Apollo had to stop talking. Going over the technical details about posts and alert notifications made him want to crack Patrice’s phone against the side of Patrice’s head. Speaking of Patrice, why would he even join such a page?
Patrice slipped his phone from Apollo’s hand and placed it facedown on his thigh.
Apollo leaned away from Patrice until his shoulder touched the window. Outside, they’d left Queens and reached Long Island. The yards of the homes were slightly larger, the commercial buildings no more than two stories tall.
Sixteen thousand people had joined that page? For what? As the train sped past these residential homes, Apollo wondered if he might be seeing places where many of them lived. Maybe Green Hair Harry lived in that brick Tudor home right there. Or the next one. Apollo felt his breath leaving him, dizziness so severe he might black out. What had he been worrying about twenty minutes earlier? Fucking witches? Why worry over witches when the Internet could conjure so much worse?

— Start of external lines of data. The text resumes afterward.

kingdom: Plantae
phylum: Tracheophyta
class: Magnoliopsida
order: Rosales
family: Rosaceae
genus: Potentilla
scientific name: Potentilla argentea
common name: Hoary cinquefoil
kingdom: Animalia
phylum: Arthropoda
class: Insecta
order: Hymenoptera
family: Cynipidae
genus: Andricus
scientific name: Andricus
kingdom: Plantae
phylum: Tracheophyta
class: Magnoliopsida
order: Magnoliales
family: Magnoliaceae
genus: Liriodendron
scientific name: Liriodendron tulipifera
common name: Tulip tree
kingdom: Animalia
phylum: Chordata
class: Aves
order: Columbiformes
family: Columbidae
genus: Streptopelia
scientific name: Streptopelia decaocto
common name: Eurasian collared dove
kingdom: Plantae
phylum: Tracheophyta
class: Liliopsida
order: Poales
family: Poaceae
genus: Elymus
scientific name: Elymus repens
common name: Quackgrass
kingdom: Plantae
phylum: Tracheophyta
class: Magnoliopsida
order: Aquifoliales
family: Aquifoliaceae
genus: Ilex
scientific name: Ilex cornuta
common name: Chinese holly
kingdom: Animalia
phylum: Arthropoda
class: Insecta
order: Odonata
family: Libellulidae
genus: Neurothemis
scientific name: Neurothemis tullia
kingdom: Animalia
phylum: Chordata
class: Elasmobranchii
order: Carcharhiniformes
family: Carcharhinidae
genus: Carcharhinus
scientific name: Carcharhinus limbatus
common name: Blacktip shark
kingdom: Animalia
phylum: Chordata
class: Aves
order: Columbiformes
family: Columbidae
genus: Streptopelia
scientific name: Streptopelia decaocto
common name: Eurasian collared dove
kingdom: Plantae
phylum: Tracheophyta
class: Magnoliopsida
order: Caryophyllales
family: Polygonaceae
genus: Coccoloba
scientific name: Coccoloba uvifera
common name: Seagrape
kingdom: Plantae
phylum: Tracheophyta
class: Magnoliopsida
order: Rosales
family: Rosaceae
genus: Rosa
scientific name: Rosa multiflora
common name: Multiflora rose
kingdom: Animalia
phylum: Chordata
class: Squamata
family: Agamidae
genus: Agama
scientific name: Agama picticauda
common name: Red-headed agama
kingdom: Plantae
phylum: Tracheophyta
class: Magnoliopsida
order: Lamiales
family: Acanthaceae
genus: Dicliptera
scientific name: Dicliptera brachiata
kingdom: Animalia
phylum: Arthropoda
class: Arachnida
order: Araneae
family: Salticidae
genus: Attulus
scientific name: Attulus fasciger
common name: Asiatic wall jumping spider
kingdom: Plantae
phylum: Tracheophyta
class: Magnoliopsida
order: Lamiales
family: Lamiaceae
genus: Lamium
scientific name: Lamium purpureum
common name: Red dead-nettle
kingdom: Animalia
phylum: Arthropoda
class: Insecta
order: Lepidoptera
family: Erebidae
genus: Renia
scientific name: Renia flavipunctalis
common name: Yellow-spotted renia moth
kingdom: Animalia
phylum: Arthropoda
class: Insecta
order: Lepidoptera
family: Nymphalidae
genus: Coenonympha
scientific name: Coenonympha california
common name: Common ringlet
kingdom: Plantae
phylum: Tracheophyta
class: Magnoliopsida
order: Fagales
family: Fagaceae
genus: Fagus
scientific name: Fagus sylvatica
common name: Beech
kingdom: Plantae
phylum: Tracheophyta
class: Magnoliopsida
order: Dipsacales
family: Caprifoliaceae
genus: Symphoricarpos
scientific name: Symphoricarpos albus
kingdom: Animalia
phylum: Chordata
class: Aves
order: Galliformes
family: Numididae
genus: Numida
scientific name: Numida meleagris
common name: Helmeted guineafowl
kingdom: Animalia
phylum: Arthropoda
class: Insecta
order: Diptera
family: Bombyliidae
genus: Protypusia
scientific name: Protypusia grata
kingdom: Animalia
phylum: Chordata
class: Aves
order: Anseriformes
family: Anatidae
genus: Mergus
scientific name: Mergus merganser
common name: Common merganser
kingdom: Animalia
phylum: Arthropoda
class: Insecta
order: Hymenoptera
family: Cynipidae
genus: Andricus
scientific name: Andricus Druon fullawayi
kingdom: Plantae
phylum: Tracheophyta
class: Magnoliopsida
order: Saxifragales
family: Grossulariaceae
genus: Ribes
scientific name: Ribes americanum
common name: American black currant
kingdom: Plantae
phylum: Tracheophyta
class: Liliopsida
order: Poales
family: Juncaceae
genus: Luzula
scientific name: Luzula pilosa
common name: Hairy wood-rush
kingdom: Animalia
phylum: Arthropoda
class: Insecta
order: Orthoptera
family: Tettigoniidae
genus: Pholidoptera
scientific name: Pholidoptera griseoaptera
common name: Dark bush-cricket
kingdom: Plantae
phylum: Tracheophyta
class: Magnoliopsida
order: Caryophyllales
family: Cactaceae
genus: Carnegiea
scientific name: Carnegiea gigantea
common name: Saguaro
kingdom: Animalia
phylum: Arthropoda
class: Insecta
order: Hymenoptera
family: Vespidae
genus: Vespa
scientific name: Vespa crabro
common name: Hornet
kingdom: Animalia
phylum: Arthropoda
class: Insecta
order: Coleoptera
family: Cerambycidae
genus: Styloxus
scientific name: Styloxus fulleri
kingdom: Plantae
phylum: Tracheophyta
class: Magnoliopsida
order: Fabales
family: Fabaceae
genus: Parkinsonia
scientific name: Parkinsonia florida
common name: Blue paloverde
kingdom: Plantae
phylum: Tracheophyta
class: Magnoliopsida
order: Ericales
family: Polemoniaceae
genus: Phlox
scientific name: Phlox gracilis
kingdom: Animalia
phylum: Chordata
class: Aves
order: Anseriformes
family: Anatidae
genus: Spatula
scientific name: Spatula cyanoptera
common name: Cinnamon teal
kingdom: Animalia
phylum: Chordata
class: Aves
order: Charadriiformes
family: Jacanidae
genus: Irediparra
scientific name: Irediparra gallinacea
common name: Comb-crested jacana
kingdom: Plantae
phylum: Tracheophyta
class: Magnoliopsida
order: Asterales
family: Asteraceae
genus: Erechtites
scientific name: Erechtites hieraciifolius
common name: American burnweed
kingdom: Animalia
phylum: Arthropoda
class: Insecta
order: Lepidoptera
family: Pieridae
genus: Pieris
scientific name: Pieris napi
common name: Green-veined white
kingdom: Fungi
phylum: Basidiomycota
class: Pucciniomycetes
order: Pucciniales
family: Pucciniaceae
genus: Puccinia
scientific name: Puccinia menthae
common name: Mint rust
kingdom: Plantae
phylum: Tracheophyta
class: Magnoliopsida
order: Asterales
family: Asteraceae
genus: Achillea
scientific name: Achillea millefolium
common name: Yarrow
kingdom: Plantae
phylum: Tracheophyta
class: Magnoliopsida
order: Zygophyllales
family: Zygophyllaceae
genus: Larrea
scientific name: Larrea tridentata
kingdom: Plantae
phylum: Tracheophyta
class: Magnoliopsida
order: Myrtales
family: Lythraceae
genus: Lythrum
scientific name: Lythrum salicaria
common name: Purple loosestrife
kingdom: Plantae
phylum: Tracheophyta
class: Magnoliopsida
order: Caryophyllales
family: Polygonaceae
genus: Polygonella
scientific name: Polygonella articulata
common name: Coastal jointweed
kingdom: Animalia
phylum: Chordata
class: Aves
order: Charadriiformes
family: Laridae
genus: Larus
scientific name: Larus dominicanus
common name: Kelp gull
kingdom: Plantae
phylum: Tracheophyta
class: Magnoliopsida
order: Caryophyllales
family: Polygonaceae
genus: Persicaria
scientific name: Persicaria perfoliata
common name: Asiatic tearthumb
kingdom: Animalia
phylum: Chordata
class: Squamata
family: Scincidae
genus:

THE LONG BEACH station’s depot had a red-clay-tiled roof and white walls with brown accents at the corners, making it look more like a Mediterranean bungalow than the last stop on the Long Island Rail Road. It was even more incongruous in midwinter when cold winds from Reynolds Channel to the north and the Atlantic Ocean to the south made the building shiver.
“That’s our guy?” Patrice asked.
In the parking lot, William Wheeler stood in front of a green 2003 Subaru Outback. His arms were crossed, and he watched the asphalt as if reading tea leaves. For a moment, Patrice and Apollo stood inside the station and watched him. Wheeler uncrossed his arms and walked around the Subaru. He opened the driver’s side door and pulled out a plastic supermarket bag. It was tied at the top, and William untied it with urgency.
The waiting area of the Long Beach station was soundtracked by a low fuzzy buzz; the ticket agent left his microphone on while he stepped away from his chair at the booth. The room practically throbbed as Wheeler reached into the plastic bag. He pulled out a sixty-four-ounce bottle of soda.
Tab.
“It’s 2015,” Patrice said quietly. “Who the fuck still drinks Tab?”
A forty-ounce of beer would’ve been problematic, a liter of gin downright troubling, but a sixty-four-ounce bottle of Tab? Ridiculous. The bottle’s pink wrapper had faded to the color of fiberglass insulation. Wheeler walked back to the front of the Subaru and rested against the hood. He lifted the jug to his mouth and chugged.